**THE TASK**
Set all the entries down once more, with nothing altered.

**TASK DATA**

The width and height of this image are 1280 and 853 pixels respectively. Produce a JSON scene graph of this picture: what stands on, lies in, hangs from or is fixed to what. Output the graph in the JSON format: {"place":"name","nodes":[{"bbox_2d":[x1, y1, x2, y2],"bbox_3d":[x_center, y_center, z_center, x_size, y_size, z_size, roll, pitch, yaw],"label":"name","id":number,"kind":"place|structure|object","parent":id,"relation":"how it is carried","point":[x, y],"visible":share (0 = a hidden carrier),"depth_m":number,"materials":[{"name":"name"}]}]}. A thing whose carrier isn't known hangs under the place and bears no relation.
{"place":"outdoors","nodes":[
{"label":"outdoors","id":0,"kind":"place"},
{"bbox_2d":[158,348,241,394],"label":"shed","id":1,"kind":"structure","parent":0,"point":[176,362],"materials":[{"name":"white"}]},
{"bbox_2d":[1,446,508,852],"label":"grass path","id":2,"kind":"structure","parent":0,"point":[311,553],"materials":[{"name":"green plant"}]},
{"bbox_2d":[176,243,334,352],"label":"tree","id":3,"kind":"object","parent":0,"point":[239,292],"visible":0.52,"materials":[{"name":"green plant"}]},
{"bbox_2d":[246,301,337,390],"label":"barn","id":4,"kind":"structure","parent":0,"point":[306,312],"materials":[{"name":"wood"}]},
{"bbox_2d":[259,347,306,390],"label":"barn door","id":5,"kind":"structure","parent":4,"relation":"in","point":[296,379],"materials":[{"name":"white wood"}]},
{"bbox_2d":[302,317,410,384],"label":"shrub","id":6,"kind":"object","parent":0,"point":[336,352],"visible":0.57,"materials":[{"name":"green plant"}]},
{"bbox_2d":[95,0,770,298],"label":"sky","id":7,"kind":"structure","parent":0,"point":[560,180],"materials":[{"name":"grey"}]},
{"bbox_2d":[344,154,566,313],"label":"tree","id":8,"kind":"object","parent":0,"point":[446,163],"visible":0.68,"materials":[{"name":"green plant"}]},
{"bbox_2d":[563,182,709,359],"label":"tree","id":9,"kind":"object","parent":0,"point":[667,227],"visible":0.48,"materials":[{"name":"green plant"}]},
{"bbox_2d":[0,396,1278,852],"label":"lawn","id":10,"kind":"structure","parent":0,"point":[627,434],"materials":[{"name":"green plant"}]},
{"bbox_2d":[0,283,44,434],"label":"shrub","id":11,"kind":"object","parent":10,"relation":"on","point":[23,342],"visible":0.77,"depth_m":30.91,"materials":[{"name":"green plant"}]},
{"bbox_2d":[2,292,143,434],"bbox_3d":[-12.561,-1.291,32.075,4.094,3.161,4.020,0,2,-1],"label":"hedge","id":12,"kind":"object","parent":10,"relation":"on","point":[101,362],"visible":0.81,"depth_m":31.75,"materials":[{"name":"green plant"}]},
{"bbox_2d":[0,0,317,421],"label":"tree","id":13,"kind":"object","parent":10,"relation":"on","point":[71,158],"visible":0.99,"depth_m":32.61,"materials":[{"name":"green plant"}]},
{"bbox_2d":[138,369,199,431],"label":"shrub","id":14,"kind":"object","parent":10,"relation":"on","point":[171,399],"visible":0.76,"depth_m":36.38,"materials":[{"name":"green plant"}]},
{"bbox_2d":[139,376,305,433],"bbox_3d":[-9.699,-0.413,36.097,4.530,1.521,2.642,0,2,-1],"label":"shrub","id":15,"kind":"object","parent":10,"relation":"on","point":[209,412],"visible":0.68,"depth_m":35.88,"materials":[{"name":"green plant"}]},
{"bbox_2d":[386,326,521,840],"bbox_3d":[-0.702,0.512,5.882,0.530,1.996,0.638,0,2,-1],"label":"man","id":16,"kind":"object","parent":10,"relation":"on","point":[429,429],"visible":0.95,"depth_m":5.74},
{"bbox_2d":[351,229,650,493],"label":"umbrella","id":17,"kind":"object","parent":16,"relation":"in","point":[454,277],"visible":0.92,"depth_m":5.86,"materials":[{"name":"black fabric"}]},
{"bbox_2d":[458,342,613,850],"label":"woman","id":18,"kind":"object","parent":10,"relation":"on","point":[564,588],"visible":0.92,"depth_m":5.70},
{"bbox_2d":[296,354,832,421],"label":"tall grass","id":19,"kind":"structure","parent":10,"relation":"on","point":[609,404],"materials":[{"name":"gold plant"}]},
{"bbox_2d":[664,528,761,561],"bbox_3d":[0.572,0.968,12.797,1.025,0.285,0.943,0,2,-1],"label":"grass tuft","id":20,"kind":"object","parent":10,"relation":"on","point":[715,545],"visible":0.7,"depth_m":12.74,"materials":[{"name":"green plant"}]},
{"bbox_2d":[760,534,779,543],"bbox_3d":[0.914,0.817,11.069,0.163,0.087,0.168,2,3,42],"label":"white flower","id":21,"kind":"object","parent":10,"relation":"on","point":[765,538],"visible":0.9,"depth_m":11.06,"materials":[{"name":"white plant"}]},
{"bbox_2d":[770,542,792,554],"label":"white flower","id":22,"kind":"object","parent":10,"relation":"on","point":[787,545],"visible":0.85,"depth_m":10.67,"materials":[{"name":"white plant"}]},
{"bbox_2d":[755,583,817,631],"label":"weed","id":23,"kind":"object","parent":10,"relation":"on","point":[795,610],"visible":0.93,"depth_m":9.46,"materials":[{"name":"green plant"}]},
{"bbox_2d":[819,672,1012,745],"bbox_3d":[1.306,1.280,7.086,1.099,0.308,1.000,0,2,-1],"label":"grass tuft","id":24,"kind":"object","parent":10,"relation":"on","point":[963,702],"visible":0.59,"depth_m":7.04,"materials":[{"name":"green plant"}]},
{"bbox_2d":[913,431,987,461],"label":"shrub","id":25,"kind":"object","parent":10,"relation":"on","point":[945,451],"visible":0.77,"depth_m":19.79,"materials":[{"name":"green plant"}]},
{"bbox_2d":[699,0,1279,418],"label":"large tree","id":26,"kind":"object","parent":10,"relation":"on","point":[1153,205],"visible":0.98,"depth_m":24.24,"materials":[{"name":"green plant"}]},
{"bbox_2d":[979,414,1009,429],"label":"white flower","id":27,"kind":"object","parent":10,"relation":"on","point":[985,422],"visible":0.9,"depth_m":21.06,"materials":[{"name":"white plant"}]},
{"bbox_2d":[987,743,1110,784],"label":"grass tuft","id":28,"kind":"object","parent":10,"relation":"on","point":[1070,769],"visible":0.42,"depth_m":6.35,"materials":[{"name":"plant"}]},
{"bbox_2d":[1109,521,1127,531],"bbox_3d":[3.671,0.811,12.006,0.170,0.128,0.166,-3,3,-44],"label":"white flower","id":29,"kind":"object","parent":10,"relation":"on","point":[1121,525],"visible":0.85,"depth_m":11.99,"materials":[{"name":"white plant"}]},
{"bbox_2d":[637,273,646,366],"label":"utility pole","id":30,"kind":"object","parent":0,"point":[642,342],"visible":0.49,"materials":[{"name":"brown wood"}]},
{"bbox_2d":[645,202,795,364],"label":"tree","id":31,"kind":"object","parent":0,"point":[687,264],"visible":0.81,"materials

**WRITTEN SOLUTION**
The width and height of this image are 1280 and 853 pixels respectively. Produce a JSON scene graph of this picture: what stands on, lies in, hangs from or is fixed to what. Output the graph in the JSON format: {"place":"name","nodes":[{"bbox_2d":[x1, y1, x2, y2],"bbox_3d":[x_center, y_center, z_center, x_size, y_size, z_size, roll, pitch, yaw],"label":"name","id":number,"kind":"place|structure|object","parent":id,"relation":"how it is carried","point":[x, y],"visible":share (0 = a hidden carrier),"depth_m":number,"materials":[{"name":"name"}]}]}. A thing whose carrier isn't known hangs under the place and bears no relation.
{"place":"outdoors","nodes":[
{"label":"outdoors","id":0,"kind":"place"},
{"bbox_2d":[158,348,241,394],"label":"shed","id":1,"kind":"structure","parent":0,"point":[176,362],"materials":[{"name":"white"}]},
{"bbox_2d":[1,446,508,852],"label":"grass path","id":2,"kind":"structure","parent":0,"point":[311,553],"materials":[{"name":"green plant"}]},
{"bbox_2d":[176,243,334,352],"label":"tree","id":3,"kind":"object","parent":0,"point":[239,292],"visible":0.52,"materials":[{"name":"green plant"}]},
{"bbox_2d":[246,301,337,390],"label":"barn","id":4,"kind":"structure","parent":0,"point":[306,312],"materials":[{"name":"wood"}]},
{"bbox_2d":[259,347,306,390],"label":"barn door","id":5,"kind":"structure","parent":4,"relation":"in","point":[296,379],"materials":[{"name":"white wood"}]},
{"bbox_2d":[302,317,410,384],"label":"shrub","id":6,"kind":"object","parent":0,"point":[336,352],"visible":0.57,"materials":[{"name":"green plant"}]},
{"bbox_2d":[95,0,770,298],"label":"sky","id":7,"kind":"structure","parent":0,"point":[560,180],"materials":[{"name":"grey"}]},
{"bbox_2d":[344,154,566,313],"label":"tree","id":8,"kind":"object","parent":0,"point":[446,163],"visible":0.68,"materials":[{"name":"green plant"}]},
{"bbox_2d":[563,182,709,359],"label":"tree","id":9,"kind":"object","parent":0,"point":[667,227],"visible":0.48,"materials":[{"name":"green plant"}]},
{"bbox_2d":[0,396,1278,852],"label":"lawn","id":10,"kind":"structure","parent":0,"point":[627,434],"materials":[{"name":"green plant"}]},
{"bbox_2d":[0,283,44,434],"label":"shrub","id":11,"kind":"object","parent":10,"relation":"on","point":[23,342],"visible":0.77,"depth_m":30.91,"materials":[{"name":"green plant"}]},
{"bbox_2d":[2,292,143,434],"bbox_3d":[-12.561,-1.291,32.075,4.094,3.161,4.020,0,2,-1],"label":"hedge","id":12,"kind":"object","parent":10,"relation":"on","point":[101,362],"visible":0.81,"depth_m":31.75,"materials":[{"name":"green plant"}]},
{"bbox_2d":[0,0,317,421],"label":"tree","id":13,"kind":"object","parent":10,"relation":"on","point":[71,158],"visible":0.99,"depth_m":32.61,"materials":[{"name":"green plant"}]},
{"bbox_2d":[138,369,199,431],"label":"shrub","id":14,"kind":"object","parent":10,"relation":"on","point":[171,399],"visible":0.76,"depth_m":36.38,"materials":[{"name":"green plant"}]},
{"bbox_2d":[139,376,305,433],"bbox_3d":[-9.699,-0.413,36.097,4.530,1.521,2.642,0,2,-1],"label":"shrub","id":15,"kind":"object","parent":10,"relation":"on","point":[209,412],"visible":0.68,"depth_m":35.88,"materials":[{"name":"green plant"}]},
{"bbox_2d":[386,326,521,840],"bbox_3d":[-0.702,0.512,5.882,0.530,1.996,0.638,0,2,-1],"label":"man","id":16,"kind":"object","parent":10,"relation":"on","point":[429,429],"visible":0.95,"depth_m":5.74},
{"bbox_2d":[351,229,650,493],"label":"umbrella","id":17,"kind":"object","parent":16,"relation":"in","point":[454,277],"visible":0.92,"depth_m":5.86,"materials":[{"name":"black fabric"}]},
{"bbox_2d":[458,342,613,850],"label":"woman","id":18,"kind":"object","parent":10,"relation":"on","point":[564,588],"visible":0.92,"depth_m":5.70},
{"bbox_2d":[296,354,832,421],"label":"tall grass","id":19,"kind":"structure","parent":10,"relation":"on","point":[609,404],"materials":[{"name":"gold plant"}]},
{"bbox_2d":[664,528,761,561],"bbox_3d":[0.572,0.968,12.797,1.025,0.285,0.943,0,2,-1],"label":"grass tuft","id":20,"kind":"object","parent":10,"relation":"on","point":[715,545],"visible":0.7,"depth_m":12.74,"materials":[{"name":"green plant"}]},
{"bbox_2d":[760,534,779,543],"bbox_3d":[0.914,0.817,11.069,0.163,0.087,0.168,2,3,42],"label":"white flower","id":21,"kind":"object","parent":10,"relation":"on","point":[765,538],"visible":0.9,"depth_m":11.06,"materials":[{"name":"white plant"}]},
{"bbox_2d":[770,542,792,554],"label":"white flower","id":22,"kind":"object","parent":10,"relation":"on","point":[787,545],"visible":0.85,"depth_m":10.67,"materials":[{"name":"white plant"}]},
{"bbox_2d":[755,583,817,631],"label":"weed","id":23,"kind":"object","parent":10,"relation":"on","point":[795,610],"visible":0.93,"depth_m":9.46,"materials":[{"name":"green plant"}]},
{"bbox_2d":[819,672,1012,745],"bbox_3d":[1.306,1.280,7.086,1.099,0.308,1.000,0,2,-1],"label":"grass tuft","id":24,"kind":"object","parent":10,"relation":"on","point":[963,702],"visible":0.59,"depth_m":7.04,"materials":[{"name":"green plant"}]},
{"bbox_2d":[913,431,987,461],"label":"shrub","id":25,"kind":"object","parent":10,"relation":"on","point":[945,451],"visible":0.77,"depth_m":19.79,"materials":[{"name":"green plant"}]},
{"bbox_2d":[699,0,1279,418],"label":"large tree","id":26,"kind":"object","parent":10,"relation":"on","point":[1153,205],"visible":0.98,"depth_m":24.24,"materials":[{"name":"green plant"}]},
{"bbox_2d":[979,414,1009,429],"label":"white flower","id":27,"kind":"object","parent":10,"relation":"on","point":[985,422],"visible":0.9,"depth_m":21.06,"materials":[{"name":"white plant"}]},
{"bbox_2d":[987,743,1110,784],"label":"grass tuft","id":28,"kind":"object","parent":10,"relation":"on","point":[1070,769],"visible":0.42,"depth_m":6.35,"materials":[{"name":"plant"}]},
{"bbox_2d":[1109,521,1127,531],"bbox_3d":[3.671,0.811,12.006,0.170,0.128,0.166,-3,3,-44],"label":"white flower","id":29,"kind":"object","parent":10,"relation":"on","point":[1121,525],"visible":0.85,"depth_m":11.99,"materials":[{"name":"white plant"}]},
{"bbox_2d":[637,273,646,366],"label":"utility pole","id":30,"kind":"object","parent":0,"point":[642,342],"visible":0.49,"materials":[{"name":"brown wood"}]},
{"bbox_2d":[645,202,795,364],"label":"tree","id":31,"kind":"object","parent":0,"point":[687,264],"visible":0.81,"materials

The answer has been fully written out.